Let’s consider perspective projection. We know that a position in space is associated with the line from it to a fixed point called the center of projection. In the figure above, it’s the origin. This point is then mapped to a plane by finding the point of intersection of that plane and the line. The plane is z=1 in our case, as seen from the figure. The interesting thing to note here is that this is how a three-dimensional object would appear to the eye. So by doing this, we are getting an accurate representation of how that object would appear to us. Once we get this model, we take it and apply it to a camera. After all, we want the camera to simulate the human visual system as closely as possible.
To keep the discussion simple, let’s say the center of projection is the origin and points are mapped to the plane z = 1. Let’s consider any random point in space denoted by (x, y, z). If we draw a line from the origin to this point, then it would intersect the the plane at (x/z, y/z, 1). Since we know that we are talking about the plane z=1, we can just write (x/z, y/z) to indicate the point on that plane. In homogeneous coordinates, the point (x, y, z) is represented by (xw, yw, zw, w), where w is a non-zero real number. The point it maps to on the plane is represented by (xw, yw, zw), so projection can be represented in matrix form as:
1 0 0 0 0 1 0 0 0 0 1 0
This is a matrix that can represent various geometric transformations depending on how you choose to fill up its values. As a result, any perspective projection of space can be represented as a single matrix. Isn’t it beautiful?

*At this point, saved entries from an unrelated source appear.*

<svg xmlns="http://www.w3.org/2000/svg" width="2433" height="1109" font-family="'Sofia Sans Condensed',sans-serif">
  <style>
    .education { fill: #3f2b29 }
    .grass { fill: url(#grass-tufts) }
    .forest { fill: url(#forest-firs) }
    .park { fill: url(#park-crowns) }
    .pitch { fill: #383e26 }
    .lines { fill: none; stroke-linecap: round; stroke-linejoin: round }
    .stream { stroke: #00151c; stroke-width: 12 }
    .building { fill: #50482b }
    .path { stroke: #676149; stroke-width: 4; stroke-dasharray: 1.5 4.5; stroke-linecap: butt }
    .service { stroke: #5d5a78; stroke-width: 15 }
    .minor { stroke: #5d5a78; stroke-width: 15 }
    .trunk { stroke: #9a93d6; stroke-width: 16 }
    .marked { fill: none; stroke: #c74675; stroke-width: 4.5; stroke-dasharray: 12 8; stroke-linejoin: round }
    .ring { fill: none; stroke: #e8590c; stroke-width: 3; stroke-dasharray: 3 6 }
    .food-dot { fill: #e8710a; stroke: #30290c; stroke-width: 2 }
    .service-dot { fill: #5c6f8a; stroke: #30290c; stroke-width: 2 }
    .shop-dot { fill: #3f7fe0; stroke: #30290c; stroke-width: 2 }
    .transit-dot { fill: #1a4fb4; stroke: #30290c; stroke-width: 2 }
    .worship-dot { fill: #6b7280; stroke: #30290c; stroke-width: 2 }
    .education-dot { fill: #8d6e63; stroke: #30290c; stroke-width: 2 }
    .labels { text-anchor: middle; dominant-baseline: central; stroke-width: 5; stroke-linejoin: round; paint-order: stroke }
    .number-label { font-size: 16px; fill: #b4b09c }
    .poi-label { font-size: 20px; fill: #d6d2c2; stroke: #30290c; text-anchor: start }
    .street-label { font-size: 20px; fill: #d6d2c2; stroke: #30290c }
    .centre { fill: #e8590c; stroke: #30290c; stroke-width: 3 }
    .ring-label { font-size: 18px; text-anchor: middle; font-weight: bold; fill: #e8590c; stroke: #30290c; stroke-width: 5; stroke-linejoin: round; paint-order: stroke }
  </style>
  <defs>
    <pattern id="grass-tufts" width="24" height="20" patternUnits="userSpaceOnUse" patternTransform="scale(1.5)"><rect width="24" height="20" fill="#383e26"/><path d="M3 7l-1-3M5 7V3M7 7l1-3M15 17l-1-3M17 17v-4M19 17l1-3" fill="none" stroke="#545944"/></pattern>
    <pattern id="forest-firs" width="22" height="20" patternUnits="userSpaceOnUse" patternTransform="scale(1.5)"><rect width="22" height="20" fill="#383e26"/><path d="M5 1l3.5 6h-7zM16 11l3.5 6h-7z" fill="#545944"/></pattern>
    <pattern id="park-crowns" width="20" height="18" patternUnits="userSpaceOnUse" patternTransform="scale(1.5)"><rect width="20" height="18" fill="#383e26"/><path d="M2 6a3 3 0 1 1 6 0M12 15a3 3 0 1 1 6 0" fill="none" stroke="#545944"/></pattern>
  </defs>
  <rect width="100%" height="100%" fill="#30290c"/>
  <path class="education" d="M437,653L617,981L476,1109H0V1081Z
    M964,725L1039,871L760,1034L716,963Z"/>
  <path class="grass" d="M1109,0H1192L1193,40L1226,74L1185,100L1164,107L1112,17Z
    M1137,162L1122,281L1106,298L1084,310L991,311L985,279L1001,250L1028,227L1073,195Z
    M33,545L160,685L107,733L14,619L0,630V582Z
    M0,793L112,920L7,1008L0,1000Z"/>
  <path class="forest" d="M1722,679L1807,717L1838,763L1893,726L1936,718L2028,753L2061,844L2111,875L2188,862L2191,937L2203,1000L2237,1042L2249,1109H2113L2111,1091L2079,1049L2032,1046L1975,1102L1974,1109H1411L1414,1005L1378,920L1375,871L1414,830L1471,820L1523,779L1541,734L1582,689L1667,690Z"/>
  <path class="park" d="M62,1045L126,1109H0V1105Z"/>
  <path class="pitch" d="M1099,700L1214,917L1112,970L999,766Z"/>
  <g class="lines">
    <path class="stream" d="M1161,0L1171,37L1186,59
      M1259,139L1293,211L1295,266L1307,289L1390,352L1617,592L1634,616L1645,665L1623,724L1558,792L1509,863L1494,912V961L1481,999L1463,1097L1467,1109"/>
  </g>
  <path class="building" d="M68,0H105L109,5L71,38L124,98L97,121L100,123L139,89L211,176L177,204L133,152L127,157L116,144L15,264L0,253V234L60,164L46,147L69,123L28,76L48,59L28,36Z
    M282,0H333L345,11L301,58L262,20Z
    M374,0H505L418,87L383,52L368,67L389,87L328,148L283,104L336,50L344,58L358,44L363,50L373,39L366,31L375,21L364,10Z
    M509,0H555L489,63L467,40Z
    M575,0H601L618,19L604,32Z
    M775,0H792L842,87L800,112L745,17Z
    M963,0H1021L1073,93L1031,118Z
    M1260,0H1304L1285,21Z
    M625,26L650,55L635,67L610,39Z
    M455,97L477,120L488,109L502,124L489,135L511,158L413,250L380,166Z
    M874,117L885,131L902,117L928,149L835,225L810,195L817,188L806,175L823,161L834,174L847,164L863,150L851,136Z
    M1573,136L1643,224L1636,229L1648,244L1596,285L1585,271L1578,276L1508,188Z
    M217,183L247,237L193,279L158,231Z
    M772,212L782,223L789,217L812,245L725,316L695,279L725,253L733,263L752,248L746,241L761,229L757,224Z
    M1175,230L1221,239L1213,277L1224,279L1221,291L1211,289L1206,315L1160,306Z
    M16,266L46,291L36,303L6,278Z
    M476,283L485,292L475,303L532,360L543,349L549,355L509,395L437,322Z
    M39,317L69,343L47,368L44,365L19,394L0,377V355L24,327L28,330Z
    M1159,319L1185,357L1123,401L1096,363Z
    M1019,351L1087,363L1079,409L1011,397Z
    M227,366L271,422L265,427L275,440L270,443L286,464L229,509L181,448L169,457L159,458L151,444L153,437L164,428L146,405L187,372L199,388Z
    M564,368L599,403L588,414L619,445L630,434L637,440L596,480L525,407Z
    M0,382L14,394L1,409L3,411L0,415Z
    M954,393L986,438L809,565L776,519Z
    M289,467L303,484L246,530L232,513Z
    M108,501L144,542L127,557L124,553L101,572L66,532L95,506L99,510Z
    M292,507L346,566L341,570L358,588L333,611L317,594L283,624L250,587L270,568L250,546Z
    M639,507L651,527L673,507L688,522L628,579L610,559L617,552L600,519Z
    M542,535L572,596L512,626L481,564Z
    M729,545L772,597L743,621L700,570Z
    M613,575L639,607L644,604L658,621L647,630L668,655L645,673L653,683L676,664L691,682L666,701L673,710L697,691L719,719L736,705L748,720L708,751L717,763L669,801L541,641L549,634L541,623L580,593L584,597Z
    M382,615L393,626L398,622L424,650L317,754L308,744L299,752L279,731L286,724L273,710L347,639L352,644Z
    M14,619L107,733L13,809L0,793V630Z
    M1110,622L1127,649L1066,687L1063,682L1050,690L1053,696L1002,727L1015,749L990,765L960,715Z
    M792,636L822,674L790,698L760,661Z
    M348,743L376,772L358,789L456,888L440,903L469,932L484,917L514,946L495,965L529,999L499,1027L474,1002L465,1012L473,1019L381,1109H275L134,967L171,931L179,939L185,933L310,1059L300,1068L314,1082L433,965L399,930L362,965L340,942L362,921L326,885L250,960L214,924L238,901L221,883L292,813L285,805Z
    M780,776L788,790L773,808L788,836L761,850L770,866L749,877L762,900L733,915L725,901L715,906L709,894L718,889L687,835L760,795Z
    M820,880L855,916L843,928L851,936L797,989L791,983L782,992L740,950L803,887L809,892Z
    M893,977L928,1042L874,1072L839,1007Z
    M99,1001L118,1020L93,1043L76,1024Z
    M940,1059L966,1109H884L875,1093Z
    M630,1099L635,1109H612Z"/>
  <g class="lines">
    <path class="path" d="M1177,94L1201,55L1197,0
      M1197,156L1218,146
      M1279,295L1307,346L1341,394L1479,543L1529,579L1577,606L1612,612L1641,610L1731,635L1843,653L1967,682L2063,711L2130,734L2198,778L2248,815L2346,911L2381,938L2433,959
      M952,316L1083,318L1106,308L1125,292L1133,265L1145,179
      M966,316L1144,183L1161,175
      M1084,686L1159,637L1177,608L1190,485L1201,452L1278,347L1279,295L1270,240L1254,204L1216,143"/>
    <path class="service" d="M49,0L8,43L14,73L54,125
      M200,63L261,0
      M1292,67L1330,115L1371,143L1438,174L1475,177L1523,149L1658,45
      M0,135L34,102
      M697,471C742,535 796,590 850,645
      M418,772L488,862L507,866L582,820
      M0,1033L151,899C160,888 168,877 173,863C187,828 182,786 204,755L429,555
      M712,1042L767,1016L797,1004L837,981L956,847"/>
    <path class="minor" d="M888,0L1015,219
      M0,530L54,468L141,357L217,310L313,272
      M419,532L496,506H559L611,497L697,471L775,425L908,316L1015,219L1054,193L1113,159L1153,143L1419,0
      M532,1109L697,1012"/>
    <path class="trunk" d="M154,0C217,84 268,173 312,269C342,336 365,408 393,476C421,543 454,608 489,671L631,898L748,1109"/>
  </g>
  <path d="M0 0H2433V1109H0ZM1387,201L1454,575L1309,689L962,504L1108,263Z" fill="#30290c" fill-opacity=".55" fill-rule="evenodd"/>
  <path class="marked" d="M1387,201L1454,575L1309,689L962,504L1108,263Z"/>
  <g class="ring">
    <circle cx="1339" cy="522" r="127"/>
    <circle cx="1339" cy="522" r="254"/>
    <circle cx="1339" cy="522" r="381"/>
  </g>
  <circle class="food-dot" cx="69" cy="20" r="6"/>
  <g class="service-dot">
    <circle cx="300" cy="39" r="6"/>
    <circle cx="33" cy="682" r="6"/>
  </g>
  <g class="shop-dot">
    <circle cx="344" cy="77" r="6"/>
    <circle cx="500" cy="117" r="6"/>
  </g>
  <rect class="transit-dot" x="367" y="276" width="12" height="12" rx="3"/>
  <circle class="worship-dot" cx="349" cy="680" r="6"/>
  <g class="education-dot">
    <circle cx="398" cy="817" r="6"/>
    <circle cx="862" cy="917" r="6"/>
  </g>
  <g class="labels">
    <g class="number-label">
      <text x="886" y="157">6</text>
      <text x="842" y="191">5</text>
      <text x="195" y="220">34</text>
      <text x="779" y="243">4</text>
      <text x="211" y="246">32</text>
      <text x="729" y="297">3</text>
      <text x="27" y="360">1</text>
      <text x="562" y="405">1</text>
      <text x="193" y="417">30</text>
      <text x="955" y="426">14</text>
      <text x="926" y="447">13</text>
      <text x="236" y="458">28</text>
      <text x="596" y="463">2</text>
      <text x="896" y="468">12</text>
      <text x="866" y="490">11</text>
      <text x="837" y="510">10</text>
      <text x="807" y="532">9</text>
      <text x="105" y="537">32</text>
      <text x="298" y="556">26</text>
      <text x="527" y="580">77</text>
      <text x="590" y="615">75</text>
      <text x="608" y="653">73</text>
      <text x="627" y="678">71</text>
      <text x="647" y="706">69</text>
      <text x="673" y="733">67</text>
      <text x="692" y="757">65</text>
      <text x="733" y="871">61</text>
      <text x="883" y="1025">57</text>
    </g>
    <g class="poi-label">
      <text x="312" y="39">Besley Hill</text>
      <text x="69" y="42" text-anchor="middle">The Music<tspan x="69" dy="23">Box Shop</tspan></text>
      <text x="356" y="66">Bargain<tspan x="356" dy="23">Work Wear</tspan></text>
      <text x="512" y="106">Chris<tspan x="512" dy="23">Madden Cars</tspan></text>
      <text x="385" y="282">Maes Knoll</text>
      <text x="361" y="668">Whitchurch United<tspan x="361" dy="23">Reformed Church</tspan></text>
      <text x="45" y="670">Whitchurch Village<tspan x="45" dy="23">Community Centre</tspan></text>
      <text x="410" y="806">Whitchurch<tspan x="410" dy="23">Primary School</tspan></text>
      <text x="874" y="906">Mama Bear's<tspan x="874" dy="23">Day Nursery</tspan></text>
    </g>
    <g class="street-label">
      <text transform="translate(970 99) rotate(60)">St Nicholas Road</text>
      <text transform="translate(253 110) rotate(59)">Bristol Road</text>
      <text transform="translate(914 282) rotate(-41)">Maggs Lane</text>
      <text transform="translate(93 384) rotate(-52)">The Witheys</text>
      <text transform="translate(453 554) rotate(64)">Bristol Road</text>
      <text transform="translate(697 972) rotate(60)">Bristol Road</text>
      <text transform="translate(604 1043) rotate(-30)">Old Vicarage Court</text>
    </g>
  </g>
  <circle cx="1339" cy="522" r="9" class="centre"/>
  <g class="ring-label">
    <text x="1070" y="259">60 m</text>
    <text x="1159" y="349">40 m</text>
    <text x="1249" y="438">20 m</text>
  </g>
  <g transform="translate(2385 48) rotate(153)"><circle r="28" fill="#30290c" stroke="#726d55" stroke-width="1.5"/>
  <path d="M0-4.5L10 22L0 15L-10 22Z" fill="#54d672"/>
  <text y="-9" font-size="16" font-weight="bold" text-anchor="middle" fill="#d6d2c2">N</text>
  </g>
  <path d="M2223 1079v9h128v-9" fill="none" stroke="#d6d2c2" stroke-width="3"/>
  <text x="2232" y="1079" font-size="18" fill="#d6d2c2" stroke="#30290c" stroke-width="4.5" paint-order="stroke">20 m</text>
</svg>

You can just modify the values in this simple matrix and multiply it with your point to get whatever you want.
What does it all mean?
In the real world, we deal with 3D coordinates. So homogeneous 3D coordinates are represented by 4D vectors, where the fourth coordinate is a non-zero number. This is just a generalization of the things we have discussed so far. Let’s go through a quick summary. Two vectors (x,y,z,w) and (x’,y’,z’,w’) represent the same point in 3D space if one is a multiple of the other. If the fourth coordinate is 1, then it is called the normalized form of the homogeneous coordinates. Points of the form (x,y,z,0) are again called “vanishing points”. Homogeneous coordinates are basically used in the field of projective geometry which generalizes affine geometry.